EXERCISE TASKS:
(1) Answer these questions from the abstract on water flow in clay interlayers:
(a) About how large is the suction pressure that evaporation creates?
(b) Between which two layers does the modeled interlayer lie?
(c) What analysis was used to study bentonite hydration and dehydration?
(2) Summarize the abstract on water flow in clay interlayers in two sentences.
(3) List every system or process the abstract on water flow in clay interlayers names as needing its water transport reassessed.

TEXT BLOCK:
↓
Fast Advective Water Flow Through Nanochannels in Clay Interlayers: Implications for Moisture Transport in Soils and Unconventional Oil/Gas Production
TA Ho and YF Wang and CFJ Colon and EN Coker, ACS APPLIED NANO MATERIALS, 3, 11897-11905 (2020).
Water flow in nanometer or sub-nanometer hydrophilic channels bears special importance in diverse fields of science and engineering. However, the nature of such water flow remains elusive. Here, we report our molecular-modeling results on water flow in a sub-nanometer clay interlayer between two montmorillonite layers. We show that a fast advective flow can be induced by evaporation at one end of the interlayer channel, that is, a large suction pressure created by evaporation (similar to 818 MPa) is able to drive the fast water flow through the channel (similar to 0.88 m/s for a 46 angstrom-long channel). Scaled up for the pressure gradient to a 2 mu m particle, the velocity of water is estimated to be about 95 mu m/s, indicating that water can quickly flow through a mu m-sized clay particle within seconds. The prediction seems to be confirmed by our thermogravimetric analysis of bentonite hydration and dehydration processes, which indicates that water transport at the early stage of the dehydration is a fast advective process, followed by a slow diffusion process. The possible occurrence of a fast advective water flow in clay interlayers prompts us to reassess water transport in a broad set of natural and engineered systems such as clay swelling/shrinking, moisture transport in soils, water uptake by plants, water imbibition/release in unconventional hydrocarbon reservoirs, and cap rock integrity of supercritical CO2 storage.
↑
(Recorded data)
↓
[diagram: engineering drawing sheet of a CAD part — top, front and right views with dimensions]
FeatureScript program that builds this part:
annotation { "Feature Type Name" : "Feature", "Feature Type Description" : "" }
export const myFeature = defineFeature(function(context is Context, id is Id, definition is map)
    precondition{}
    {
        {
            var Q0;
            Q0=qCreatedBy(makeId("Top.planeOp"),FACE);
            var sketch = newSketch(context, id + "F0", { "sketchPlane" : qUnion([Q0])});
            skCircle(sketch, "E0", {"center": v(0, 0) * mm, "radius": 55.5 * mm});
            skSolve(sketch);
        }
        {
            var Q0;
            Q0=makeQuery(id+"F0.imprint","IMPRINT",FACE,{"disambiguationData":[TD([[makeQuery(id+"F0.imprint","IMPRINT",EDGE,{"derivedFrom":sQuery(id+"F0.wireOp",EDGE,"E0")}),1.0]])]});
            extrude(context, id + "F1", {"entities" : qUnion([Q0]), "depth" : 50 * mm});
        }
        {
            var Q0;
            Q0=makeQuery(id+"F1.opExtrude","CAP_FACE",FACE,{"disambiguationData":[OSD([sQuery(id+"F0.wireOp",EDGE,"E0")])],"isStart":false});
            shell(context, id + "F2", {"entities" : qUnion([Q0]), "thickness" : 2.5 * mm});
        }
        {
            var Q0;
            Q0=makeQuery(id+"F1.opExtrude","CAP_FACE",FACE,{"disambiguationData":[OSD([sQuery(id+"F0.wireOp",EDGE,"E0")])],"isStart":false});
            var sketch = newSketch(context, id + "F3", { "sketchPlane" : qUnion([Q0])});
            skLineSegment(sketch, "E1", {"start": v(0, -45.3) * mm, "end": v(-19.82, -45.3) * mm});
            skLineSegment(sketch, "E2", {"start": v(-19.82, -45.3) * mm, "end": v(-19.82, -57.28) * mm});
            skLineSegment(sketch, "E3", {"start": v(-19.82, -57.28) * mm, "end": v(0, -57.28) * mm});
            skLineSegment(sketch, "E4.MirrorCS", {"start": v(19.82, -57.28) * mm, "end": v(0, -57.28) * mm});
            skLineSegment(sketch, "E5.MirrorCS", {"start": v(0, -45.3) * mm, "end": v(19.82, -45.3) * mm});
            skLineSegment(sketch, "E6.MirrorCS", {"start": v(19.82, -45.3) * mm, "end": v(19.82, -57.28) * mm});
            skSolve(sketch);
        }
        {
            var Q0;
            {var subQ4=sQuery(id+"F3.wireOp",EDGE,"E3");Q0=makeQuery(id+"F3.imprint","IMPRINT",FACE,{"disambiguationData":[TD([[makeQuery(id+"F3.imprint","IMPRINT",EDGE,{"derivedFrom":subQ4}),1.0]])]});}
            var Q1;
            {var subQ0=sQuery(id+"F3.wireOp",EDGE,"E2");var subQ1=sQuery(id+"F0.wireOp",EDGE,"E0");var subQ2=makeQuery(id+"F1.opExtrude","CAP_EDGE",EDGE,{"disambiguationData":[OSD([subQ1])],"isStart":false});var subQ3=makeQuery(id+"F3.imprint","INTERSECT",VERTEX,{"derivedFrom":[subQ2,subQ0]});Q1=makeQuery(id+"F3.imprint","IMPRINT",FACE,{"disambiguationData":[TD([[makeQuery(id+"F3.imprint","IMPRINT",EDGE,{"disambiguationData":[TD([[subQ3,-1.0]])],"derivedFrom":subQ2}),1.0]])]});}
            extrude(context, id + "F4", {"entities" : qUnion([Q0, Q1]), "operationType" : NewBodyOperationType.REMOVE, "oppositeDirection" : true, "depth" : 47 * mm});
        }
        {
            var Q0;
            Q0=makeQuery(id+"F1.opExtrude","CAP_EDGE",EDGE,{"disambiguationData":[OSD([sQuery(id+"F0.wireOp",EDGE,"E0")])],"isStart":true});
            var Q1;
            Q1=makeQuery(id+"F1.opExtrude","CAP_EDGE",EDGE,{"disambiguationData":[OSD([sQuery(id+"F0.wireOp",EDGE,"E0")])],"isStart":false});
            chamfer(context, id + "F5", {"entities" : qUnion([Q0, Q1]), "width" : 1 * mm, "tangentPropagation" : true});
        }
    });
↑
RESULTS:
(1)
(a) About 818 MPa.
(b) Two montmorillonite layers.
(c) Thermogravimetric analysis.

(2) Molecular modeling shows that evaporation at one end of a sub-nanometer interlayer between two montmorillonite layers creates a large suction pressure that drives fast advective water flow, estimated at about 95 µm/s when scaled to a 2 µm particle. Thermogravimetric analysis of bentonite dehydration seems to confirm this by showing a fast advective stage followed by slow diffusion, which prompts a reassessment of water transport in many natural and engineered systems.

(3)
- Clay swelling/shrinking
- Moisture transport in soils
- Water uptake by plants
- Water imbibition/release in unconventional hydrocarbon reservoirs
- Cap rock integrity of supercritical CO2 storage